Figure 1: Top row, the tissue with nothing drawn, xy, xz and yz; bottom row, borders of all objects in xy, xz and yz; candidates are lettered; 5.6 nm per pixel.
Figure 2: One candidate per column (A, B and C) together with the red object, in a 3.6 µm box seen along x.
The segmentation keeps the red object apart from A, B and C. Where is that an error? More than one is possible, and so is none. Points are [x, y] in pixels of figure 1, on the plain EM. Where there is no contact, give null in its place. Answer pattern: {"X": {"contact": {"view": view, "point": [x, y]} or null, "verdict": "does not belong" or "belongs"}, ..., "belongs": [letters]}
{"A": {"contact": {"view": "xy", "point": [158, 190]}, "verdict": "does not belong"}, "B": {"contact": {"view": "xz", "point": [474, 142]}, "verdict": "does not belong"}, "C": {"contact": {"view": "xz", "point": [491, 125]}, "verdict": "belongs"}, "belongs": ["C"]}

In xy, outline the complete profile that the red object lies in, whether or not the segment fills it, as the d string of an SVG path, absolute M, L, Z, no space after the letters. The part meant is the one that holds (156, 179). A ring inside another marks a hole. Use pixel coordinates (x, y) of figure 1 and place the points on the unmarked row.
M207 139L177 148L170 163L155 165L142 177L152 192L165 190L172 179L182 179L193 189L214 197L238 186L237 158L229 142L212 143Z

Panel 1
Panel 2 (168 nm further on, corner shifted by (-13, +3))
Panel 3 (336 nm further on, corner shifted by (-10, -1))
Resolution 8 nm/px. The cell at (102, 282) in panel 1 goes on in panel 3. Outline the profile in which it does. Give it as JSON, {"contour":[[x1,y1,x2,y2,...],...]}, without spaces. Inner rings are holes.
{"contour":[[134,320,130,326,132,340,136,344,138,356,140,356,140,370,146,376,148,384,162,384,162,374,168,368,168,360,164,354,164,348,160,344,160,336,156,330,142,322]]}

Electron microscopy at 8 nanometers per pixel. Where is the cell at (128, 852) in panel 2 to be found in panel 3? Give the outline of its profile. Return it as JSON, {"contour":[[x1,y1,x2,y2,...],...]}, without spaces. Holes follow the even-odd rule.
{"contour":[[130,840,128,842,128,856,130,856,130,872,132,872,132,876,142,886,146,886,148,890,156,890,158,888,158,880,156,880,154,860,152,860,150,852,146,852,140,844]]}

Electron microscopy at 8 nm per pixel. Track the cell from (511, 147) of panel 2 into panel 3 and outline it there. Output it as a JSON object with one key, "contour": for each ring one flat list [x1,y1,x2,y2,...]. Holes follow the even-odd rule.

• **ACTIVITY**: Nothing added, nothing dropped: copy the data above.

• **TASK SOLUTION**:
Figure 1: Top row, the tissue with nothing drawn, xy, xz and yz; bottom row, borders of all objects in xy, xz and yz; candidates are lettered; 5.6 nm per pixel.
Figure 2: One candidate per column (A, B and C) together with the red object, in a 3.6 µm box seen along x.
The segmentation keeps the red object apart from A, B and C. Where is that an error? More than one is possible, and so is none. Points are [x, y] in pixels of figure 1, on the plain EM. Where there is no contact, give null in its place. Answer pattern: {"X": {"contact": {"view": view, "point": [x, y]} or null, "verdict": "does not belong" or "belongs"}, ..., "belongs": [letters]}
{"A": {"contact": {"view": "xy", "point": [158, 190]}, "verdict": "does not belong"}, "B": {"contact": {"view": "xz", "point": [474, 142]}, "verdict": "does not belong"}, "C": {"contact": {"view": "xz", "point": [491, 125]}, "verdict": "belongs"}, "belongs": ["C"]}

In xy, outline the complete profile that the red object lies in, whether or not the segment fills it, as the d string of an SVG path, absolute M, L, Z, no space after the letters. The part meant is the one that holds (156, 179). A ring inside another marks a hole. Use pixel coordinates (x, y) of figure 1 and place the points on the unmarked row.
M207 139L177 148L170 163L155 165L142 177L152 192L165 190L172 179L182 179L193 189L214 197L238 186L237 158L229 142L212 143Z

Panel 1
Panel 2 (168 nm further on, corner shifted by (-13, +3))
Panel 3 (336 nm further on, corner shifted by (-10, -1))
Resolution 8 nm/px. The cell at (102, 282) in panel 1 goes on in panel 3. Outline the profile in which it does. Give it as JSON, {"contour":[[x1,y1,x2,y2,...],...]}, without spaces. Inner rings are holes.
{"contour":[[134,320,130,326,132,340,136,344,138,356,140,356,140,370,146,376,148,384,162,384,162,374,168,368,168,360,164,354,164,348,160,344,160,336,156,330,142,322]]}

Electron microscopy at 8 nanometers per pixel. Where is the cell at (128, 852) in panel 2 to be found in panel 3? Give the outline of its profile. Return it as JSON, {"contour":[[x1,y1,x2,y2,...],...]}, without spaces. Holes follow the even-odd rule.
{"contour":[[130,840,128,842,128,856,130,856,130,872,132,872,132,876,142,886,146,886,148,890,156,890,158,888,158,880,156,880,154,860,152,860,150,852,146,852,140,844]]}

Electron microscopy at 8 nm per pixel. Track the cell from (511, 147) of panel 2 into panel 3 and outline it there. Output it as a JSON object with one key, "contour": for each ring one flat list [x1,y1,x2,y2,...]. Holes follow the even-odd rule.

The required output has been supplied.